Problem: A radioactive sample initially contains 200 grams. After 10 years, only 50 grams remain. What is the half-life of the sample?

Solution: We again use the half-life equation:

50 = 200 * (1/2)^10/t_1/2

0.25 = (1/2)^10/t_1/2

Taking the logarithm (base 1/2):

log_1/2(0.25) = 10/t_1/2

2 = 10/t_1/2

t_1/2 = 10/2 = 5 years

Answer: The half-life of the sample is 5 years.

Example 4: Problems involving multiple half-lives.

Problem: A substance has a half-life of 20 minutes. If we start with 1 kg, how much will remain after 1 hour (60 minutes)?

Solution:

First, determine how many half-lives have occurred: 60 minutes / 20 minutes/half-life = 3 half-lives

After each half-life, the amount is halved. Therefore:

• After 1 half-life: 1 kg / 2 = 0.5 kg
• After 2 half-lives: 0.5 kg / 2 = 0.25 kg
• After 3 half-lives: 0.25 kg / 2 = 0.125 kg

Answer: 0.125 kg (or 125 grams) will remain after 1 hour.

Example 5: A more complex decay chain scenario (Conceptual)

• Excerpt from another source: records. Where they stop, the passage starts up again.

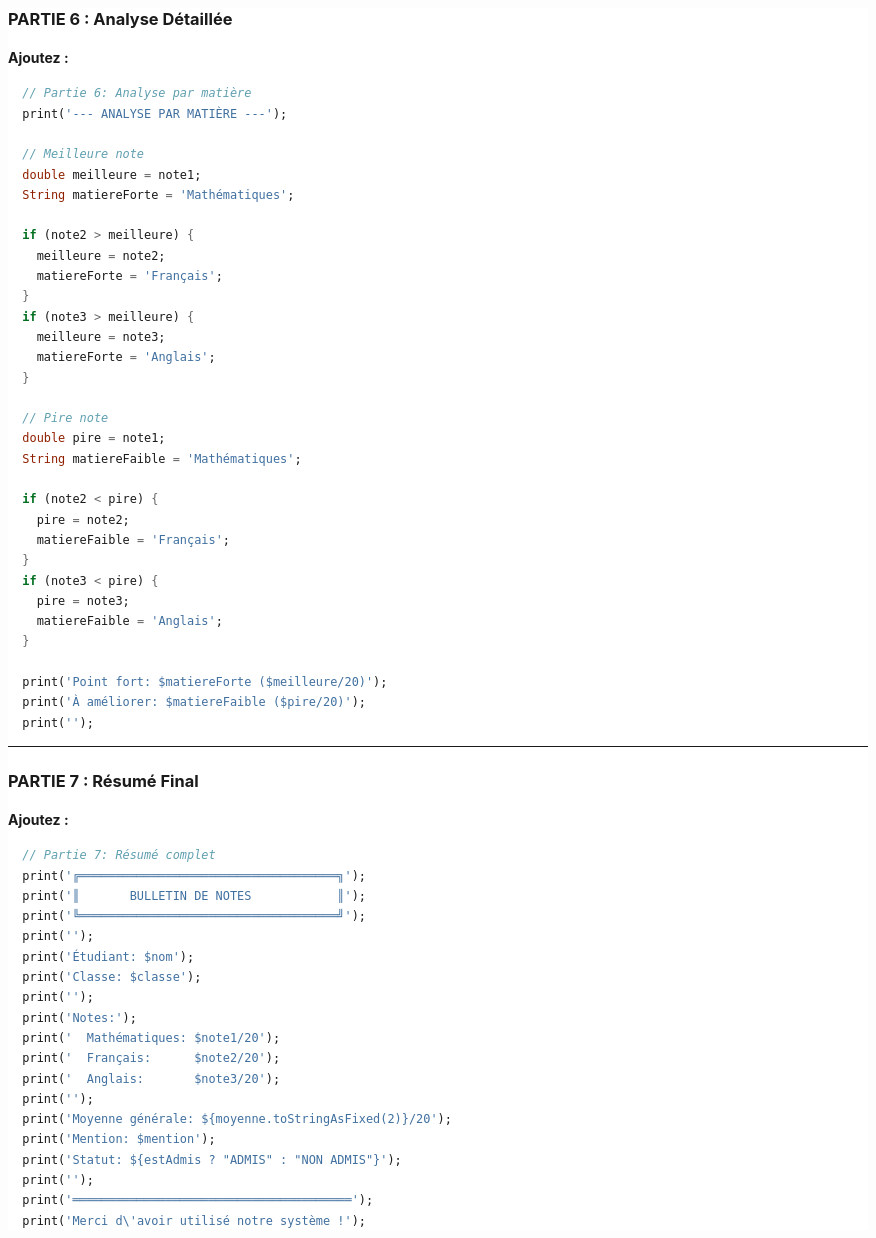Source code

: 
### PARTIE 6 : Analyse Détaillée

**Ajoutez :**

```dart
  // Partie 6: Analyse par matière
  print('--- ANALYSE PAR MATIÈRE ---');
  
  // Meilleure note
  double meilleure = note1;
  String matiereForte = 'Mathématiques';
  
  if (note2 > meilleure) {
    meilleure = note2;
    matiereForte = 'Français';
  }
  if (note3 > meilleure) {
    meilleure = note3;
    matiereForte = 'Anglais';
  }
  
  // Pire note
  double pire = note1;
  String matiereFaible = 'Mathématiques';
  
  if (note2 < pire) {
    pire = note2;
    matiereFaible = 'Français';
  }
  if (note3 < pire) {
    pire = note3;
    matiereFaible = 'Anglais';
  }
  
  print('Point fort: $matiereForte ($meilleure/20)');
  print('À améliorer: $matiereFaible ($pire/20)');
  print('');
```

---

### PARTIE 7 : Résumé Final

**Ajoutez :**

```dart
  // Partie 7: Résumé complet
  print('╔════════════════════════════════════╗');
  print('║       BULLETIN DE NOTES            ║');
  print('╚════════════════════════════════════╝');
  print('');
  print('Étudiant: $nom');
  print('Classe: $classe');
  print('');
  print('Notes:');
  print('  Mathématiques: $note1/20');
  print('  Français:      $note2/20');
  print('  Anglais:       $note3/20');
  print('');
  print('Moyenne générale: ${moyenne.toStringAsFixed(2)}/20');
  print('Mention: $mention');
  print('Statut: ${estAdmis ? "ADMIS" : "NON ADMIS"}');
  print('');
  print('═══════════════════════════════════════');
  print('Merci d\'avoir utilisé notre système !');
```
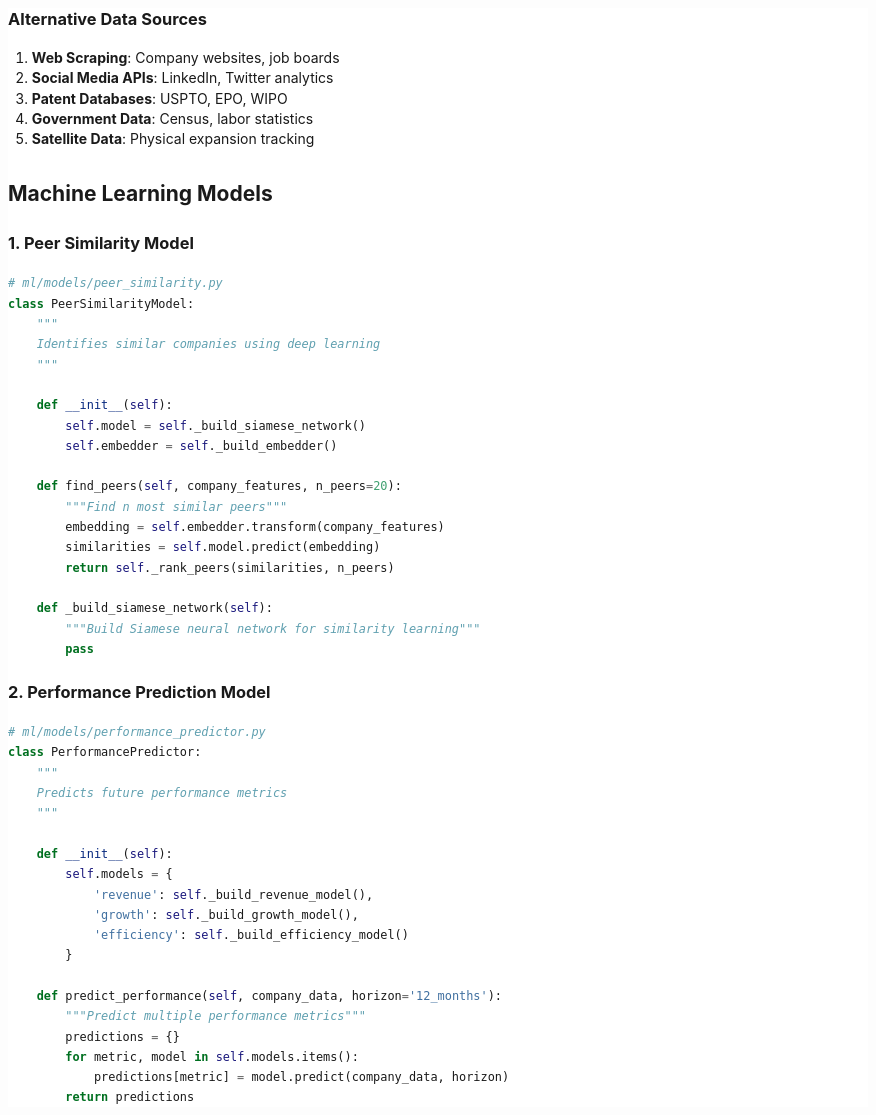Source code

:### Alternative Data Sources
1. **Web Scraping**: Company websites, job boards
2. **Social Media APIs**: LinkedIn, Twitter analytics
3. **Patent Databases**: USPTO, EPO, WIPO
4. **Government Data**: Census, labor statistics
5. **Satellite Data**: Physical expansion tracking

## Machine Learning Models

### 1. Peer Similarity Model

```python
# ml/models/peer_similarity.py
class PeerSimilarityModel:
    """
    Identifies similar companies using deep learning
    """

    def __init__(self):
        self.model = self._build_siamese_network()
        self.embedder = self._build_embedder()

    def find_peers(self, company_features, n_peers=20):
        """Find n most similar peers"""
        embedding = self.embedder.transform(company_features)
        similarities = self.model.predict(embedding)
        return self._rank_peers(similarities, n_peers)

    def _build_siamese_network(self):
        """Build Siamese neural network for similarity learning"""
        pass
```

### 2. Performance Prediction Model

```python
# ml/models/performance_predictor.py
class PerformancePredictor:
    """
    Predicts future performance metrics
    """

    def __init__(self):
        self.models = {
            'revenue': self._build_revenue_model(),
            'growth': self._build_growth_model(),
            'efficiency': self._build_efficiency_model()
        }

    def predict_performance(self, company_data, horizon='12_months'):
        """Predict multiple performance metrics"""
        predictions = {}
        for metric, model in self.models.items():
            predictions[metric] = model.predict(company_data, horizon)
        return predictions
```
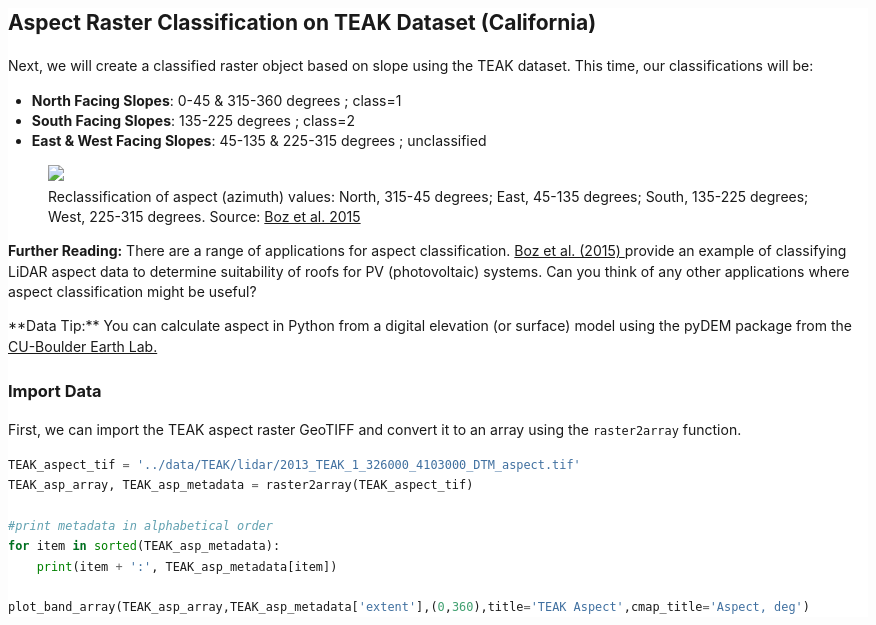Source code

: </div>


## Aspect Raster Classification on TEAK Dataset (California)

Next, we will create a classified raster object based on slope using the TEAK 
dataset. This time, our classifications will be:
- **North Facing Slopes**: 0-45 & 315-360 degrees ; class=1
- **South Facing Slopes**: 135-225 degrees ; class=2
- **East & West Facing Slopes**: 45-135 & 225-315 degrees ; unclassified


 <figure>
	<a href="https://raw.githubusercontent.com/NEONScience/NEON-Data-Skills/dev-aten/graphics/geospatial-skills/NSEWclassification_BozEtAl2015.jpg">
	<img src="https://raw.githubusercontent.com/NEONScience/NEON-Data-Skills/dev-aten/graphics/geospatial-skills/NSEWclassification_BozEtAl2015.jpg"></a>
	<figcaption> Reclassification of aspect (azimuth) values: North, 315-45 
	degrees; East, 45-135 degrees; South, 135-225 degrees; West, 225-315 degrees.
	Source: <a href="http://www.aimspress.com/article/10.3934/energy.2015.3.401/fulltext.html"> Boz et al. 2015 </a>
	</figcaption>
</figure>


**Further Reading:** 
There are a range of applications for aspect classification. 
<a href="http://www.aimspress.com/article/10.3934/energy.2015.3.401/fulltext.html" target="_blank">Boz et al. (2015) </a> 
provide an example of classifying LiDAR aspect data to determine suitability of 
roofs for PV (photovoltaic) systems. Can you think of any other applications 
where aspect classification might be useful?

<div id="ds-dataTip" markdown="1"><i class="fa fa-star"></i> **Data Tip:** You can calculate aspect in Python from 
a digital elevation (or surface) model using the pyDEM package from the 
<a href="https://earthlab.github.io/tutorials/get-slope-aspect-from-digital-elevation-model/" target="_blank">CU-Boulder
Earth Lab.</a>
</div>



### Import Data

First, we can import the TEAK aspect raster GeoTIFF and convert it to an array 
using the `raster2array` function.


```python
TEAK_aspect_tif = '../data/TEAK/lidar/2013_TEAK_1_326000_4103000_DTM_aspect.tif'
TEAK_asp_array, TEAK_asp_metadata = raster2array(TEAK_aspect_tif)

#print metadata in alphabetical order
for item in sorted(TEAK_asp_metadata):
    print(item + ':', TEAK_asp_metadata[item])

plot_band_array(TEAK_asp_array,TEAK_asp_metadata['extent'],(0,360),title='TEAK Aspect',cmap_title='Aspect, deg')
```
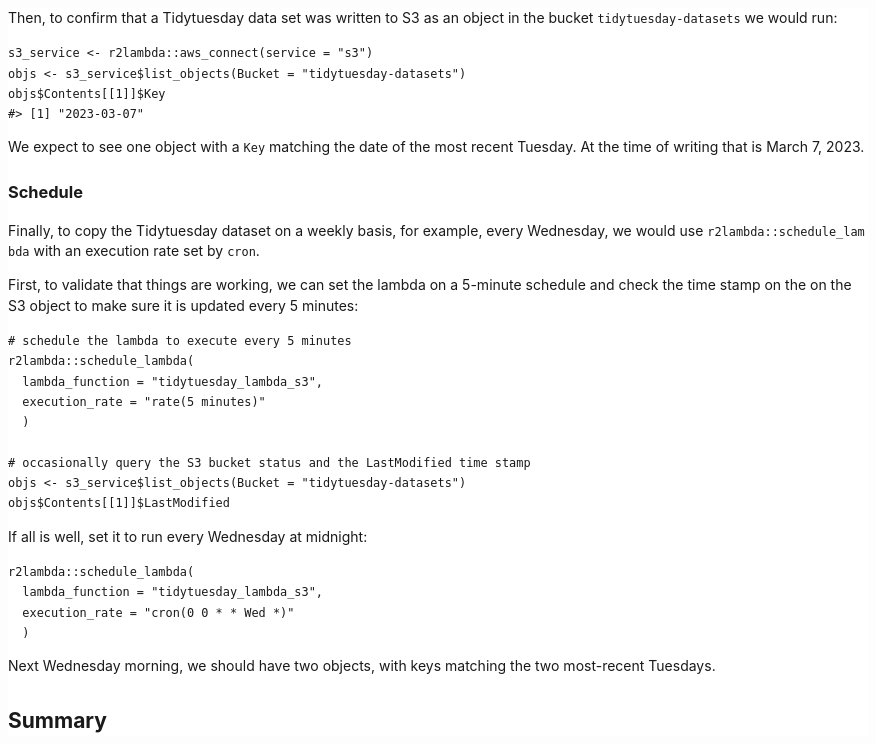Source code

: Then, to confirm that a Tidytuesday data set was written to S3 as an object in the 
bucket `tidytuesday-datasets` we would run:

```{r}
s3_service <- r2lambda::aws_connect(service = "s3")
objs <- s3_service$list_objects(Bucket = "tidytuesday-datasets")
objs$Contents[[1]]$Key
#> [1] "2023-03-07"
```

We expect to see one object with a `Key` matching the date of the most recent Tuesday.
At the time of writing that is March 7, 2023.

### Schedule

Finally, to copy the Tidytuesday dataset on a weekly basis, for example, every Wednesday,
we would use `r2lambda::schedule_lambda` with an execution rate set by `cron`.

First, to validate that things are working, we can set the lambda on a 5-minute
schedule and check the time stamp on the on the S3 object to make sure it is updated
every 5 minutes:

```{r}
# schedule the lambda to execute every 5 minutes
r2lambda::schedule_lambda(
  lambda_function = "tidytuesday_lambda_s3", 
  execution_rate = "rate(5 minutes)"
  )

# occasionally query the S3 bucket status and the LastModified time stamp
objs <- s3_service$list_objects(Bucket = "tidytuesday-datasets")
objs$Contents[[1]]$LastModified
```

If all is well, set it to run every Wednesday at midnight:

```{r}
r2lambda::schedule_lambda(
  lambda_function = "tidytuesday_lambda_s3",
  execution_rate = "cron(0 0 * * Wed *)"
  )
```

Next Wednesday morning, we should have two objects, with keys matching the two 
most-recent Tuesdays.

## Summary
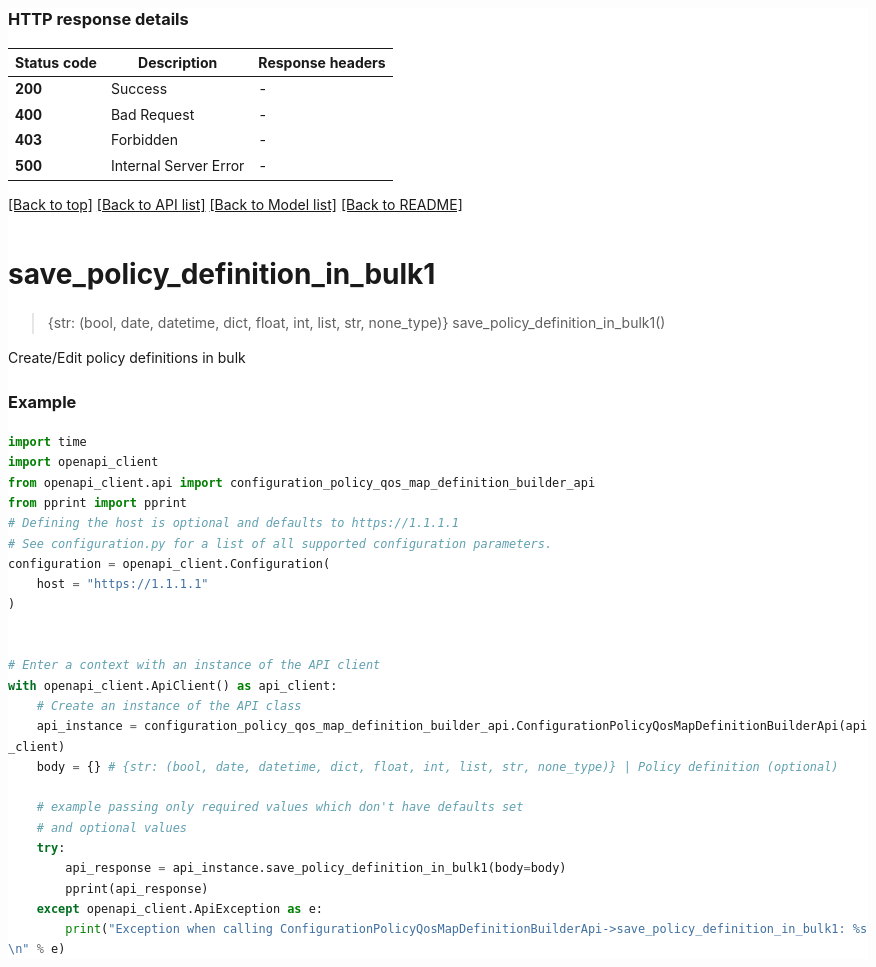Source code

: 
### HTTP response details

| Status code | Description | Response headers |
|-------------|-------------|------------------|
**200** | Success |  -  |
**400** | Bad Request |  -  |
**403** | Forbidden |  -  |
**500** | Internal Server Error |  -  |

[[Back to top]](#) [[Back to API list]](../README.md#documentation-for-api-endpoints) [[Back to Model list]](../README.md#documentation-for-models) [[Back to README]](../README.md)

# **save_policy_definition_in_bulk1**
> {str: (bool, date, datetime, dict, float, int, list, str, none_type)} save_policy_definition_in_bulk1()



Create/Edit policy definitions in bulk

### Example


```python
import time
import openapi_client
from openapi_client.api import configuration_policy_qos_map_definition_builder_api
from pprint import pprint
# Defining the host is optional and defaults to https://1.1.1.1
# See configuration.py for a list of all supported configuration parameters.
configuration = openapi_client.Configuration(
    host = "https://1.1.1.1"
)


# Enter a context with an instance of the API client
with openapi_client.ApiClient() as api_client:
    # Create an instance of the API class
    api_instance = configuration_policy_qos_map_definition_builder_api.ConfigurationPolicyQosMapDefinitionBuilderApi(api_client)
    body = {} # {str: (bool, date, datetime, dict, float, int, list, str, none_type)} | Policy definition (optional)

    # example passing only required values which don't have defaults set
    # and optional values
    try:
        api_response = api_instance.save_policy_definition_in_bulk1(body=body)
        pprint(api_response)
    except openapi_client.ApiException as e:
        print("Exception when calling ConfigurationPolicyQosMapDefinitionBuilderApi->save_policy_definition_in_bulk1: %s\n" % e)
```
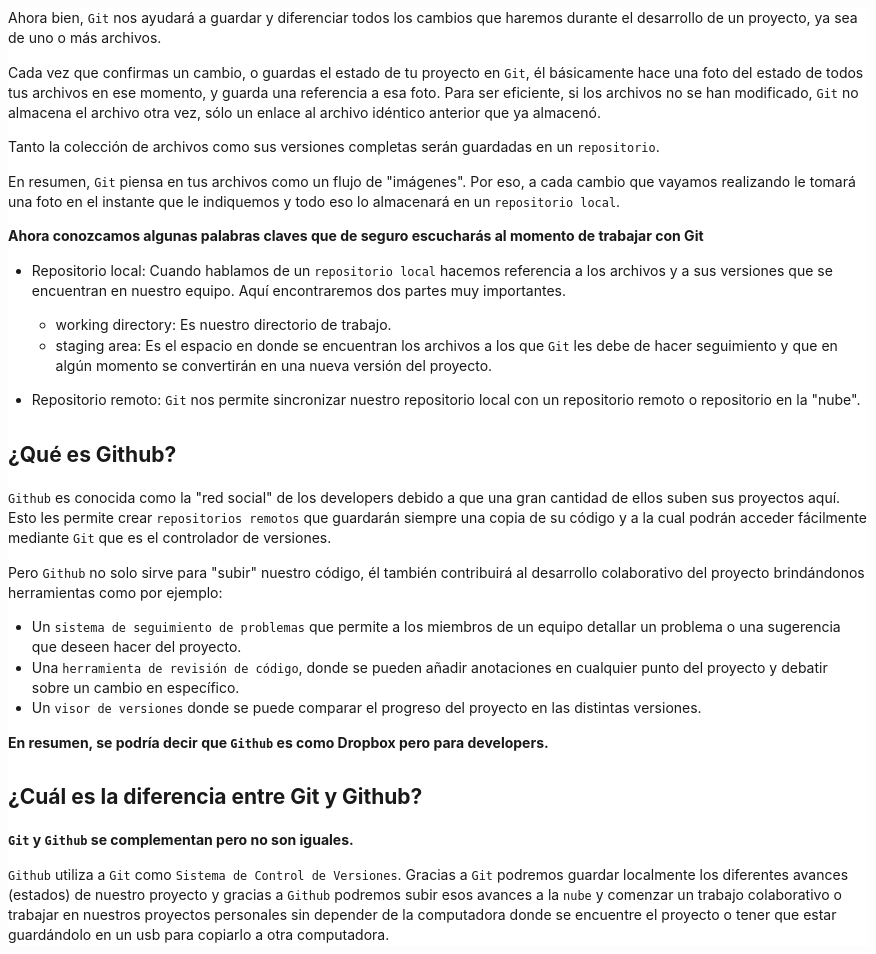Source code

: Ahora bien, `Git` nos ayudará a guardar y diferenciar todos los cambios que
haremos durante el desarrollo de un proyecto, ya sea de uno o más archivos.

Cada vez que confirmas un cambio, o guardas el estado de tu proyecto en `Git`,
él básicamente hace una foto del estado de todos tus archivos en ese momento, y
guarda una referencia a esa foto. Para ser eficiente, si los archivos no se han
modificado, `Git` no almacena el archivo otra vez, sólo un enlace al archivo
idéntico anterior que ya almacenó.

Tanto la colección de archivos como sus versiones completas serán guardadas en
un `repositorio`.

En resumen, `Git` piensa en tus archivos como un flujo de "imágenes". Por eso,
a cada cambio que vayamos realizando le tomará una foto en el instante que le
indiquemos y todo eso lo almacenará en un `repositorio local`.

**Ahora conozcamos algunas palabras claves que de seguro escucharás al momento de
 trabajar con Git**

- Repositorio local: Cuando hablamos de un `repositorio local` hacemos referencia
  a los archivos y a sus versiones que se encuentran en nuestro equipo.
  Aquí encontraremos dos partes muy importantes.
  * working directory: Es nuestro directorio de trabajo.
  * staging area: Es el espacio en donde se encuentran los archivos a los que `Git`
    les debe de hacer seguimiento y que en algún momento se convertirán en una nueva
    versión del proyecto.

- Repositorio remoto: `Git` nos permite sincronizar nuestro repositorio local
  con un repositorio remoto o repositorio en la "nube".

## ¿Qué es Github?

`Github` es conocida como la "red social" de los developers debido a que una
gran cantidad de ellos suben sus proyectos aquí. Esto les permite crear
`repositorios remotos` que guardarán siempre una copia de su código y a la cual
podrán acceder fácilmente mediante `Git` que es el controlador de versiones.

Pero `Github` no solo sirve para "subir" nuestro código, él también contribuirá
al desarrollo colaborativo del proyecto brindándonos herramientas como por
ejemplo:

- Un `sistema de seguimiento de problemas` que permite a los miembros de un
  equipo detallar un problema o una sugerencia que deseen hacer del proyecto.
- Una `herramienta de revisión de código`, donde se pueden añadir anotaciones
  en cualquier punto del proyecto y debatir sobre un cambio en específico.
- Un `visor de versiones` donde se puede comparar el progreso del proyecto en
  las distintas versiones.

**En resumen, se podría decir que `Github` es como Dropbox pero para developers.**

## ¿Cuál es la diferencia entre Git y Github?

**`Git` y `Github` se complementan pero no son iguales.**

`Github` utiliza a `Git` como `Sistema de Control de Versiones`. Gracias a
`Git` podremos guardar localmente los diferentes avances (estados) de nuestro
proyecto y gracias a `Github` podremos subir esos avances a la `nube` y
comenzar un trabajo colaborativo o trabajar en nuestros proyectos personales
sin depender de la computadora donde se encuentre el proyecto o tener que estar
guardándolo en un usb para copiarlo a otra computadora.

Let's consider a simplified scenario where Uranium-238 (with a very long half-life) decays into Thorium-234 (with a shorter half-life), which then decays into Protactinium-234 (with a yet shorter half-life), and so on. Solving these problems requires a more advanced mathematical approach involving coupled differential equations, reflecting the interconnected decay rates of each isotope. Each isotope's concentration at a given time is dependent on its own decay rate and the decay rate of its precursor isotope. These calculations are beyond the scope of this introductory guide but illustrate the complexity that can arise in more realistic scenarios.

Applications of Half-Life

The concept of half-life has broad applications across various scientific disciplines:

• Radioactive dating: Carbon-14 dating is a prominent example, used to determine the age of organic materials. By measuring the ratio of carbon-14 to carbon-12, scientists can estimate the time elapsed since the organism died. Similar techniques using other radioactive isotopes are used to date geological formations and artifacts.

• Nuclear medicine: Radioactive isotopes with specific half-lives are used in diagnostic and therapeutic procedures. The short half-life ensures that the radiation exposure to the patient is minimized after the procedure.

• Nuclear power: Understanding the half-lives of radioactive materials is crucial in the design, operation, and safety of nuclear reactors and the management of nuclear waste.

• Environmental science: Half-life is used to track the movement and persistence of radioactive pollutants in the environment.

• Industrial applications: Radioactive isotopes with specific half-lives are used in various industrial applications, including gauging the thickness of materials and tracing the flow of fluids in pipelines.

Conclusion

Understanding half-life is critical for numerous applications across science and technology. This guide provides a foundation for solving various half-life problems, emphasizing the importance of the fundamental half-life equation and different problem-solving approaches. While simple half-life problems can be solved with straightforward calculations, more complex scenarios may require more sophisticated mathematical methods. Nevertheless, a strong grasp of the core principles discussed here will enable you to tackle a wide range of half-life related questions. Remember to always carefully identify the given variables and the unknown you need to solve for, and choose the appropriate formula accordingly. Practice is key to mastering this essential concept!